As dívidas de Portugal a organizações internacionais científicas passavam dos dez milhões de euros, no final de 2004. Isto significa que a promessa da ministra da Ciência, Graça Carvalho, de pagar todas as contribuições a essas organizações até ao fim do ano passado ficou por cumprir, e que caberá ao próximo Governo liquidá-las.

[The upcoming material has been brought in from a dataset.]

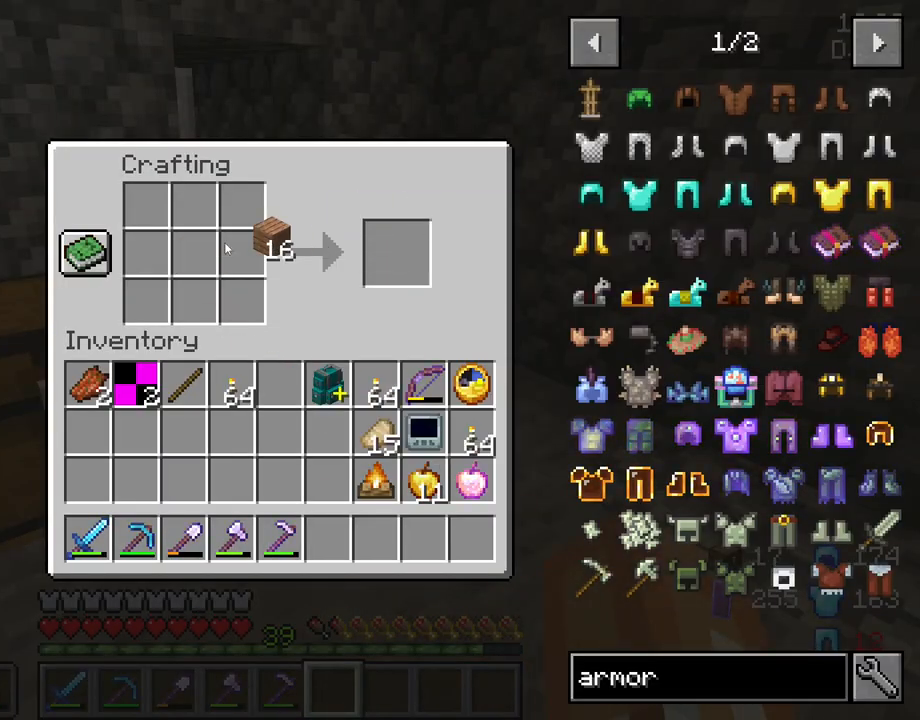
{"keys": [], "mouse": ["right"], "mouse_move": "still", "events": [[383, "mouse_right", "down"]]}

Essa garantia de pagamento foi dada no fim de Setembro, através da assessora do Ministério da Ciência da Ciência, Inovação e Ensino Superior (MCIES), Fátima Alves, que em relação a perguntas do PÚBLICO respondia num E-mail e pedia para ser citada na íntegra: "Todas as quotizações referentes à participação nacional em organizações internacionais, na área da ciência, que reportam aos anos de 2002, 2003, bem como as relativas à contribuição de 2004, serão integralmente saldadas este ano, conforme acordado entre o senhor ministro das Finanças e a senhora ministra da Ciência, Inovação e Ensino Superior."

No fim de Dezembro, numa nota informativa interna do MCIES que fazia ponto da situação sobre esta questão, alertava-se para os compromissos por cumprir. Lá se diz que faltavam pagar 10,3 milhões de euros, relativos quase só a contribuições de 2004, tirando 400 mil euros de 2003 de parte da jóia de entrada do país na Agência Espacial Europeia (ESA).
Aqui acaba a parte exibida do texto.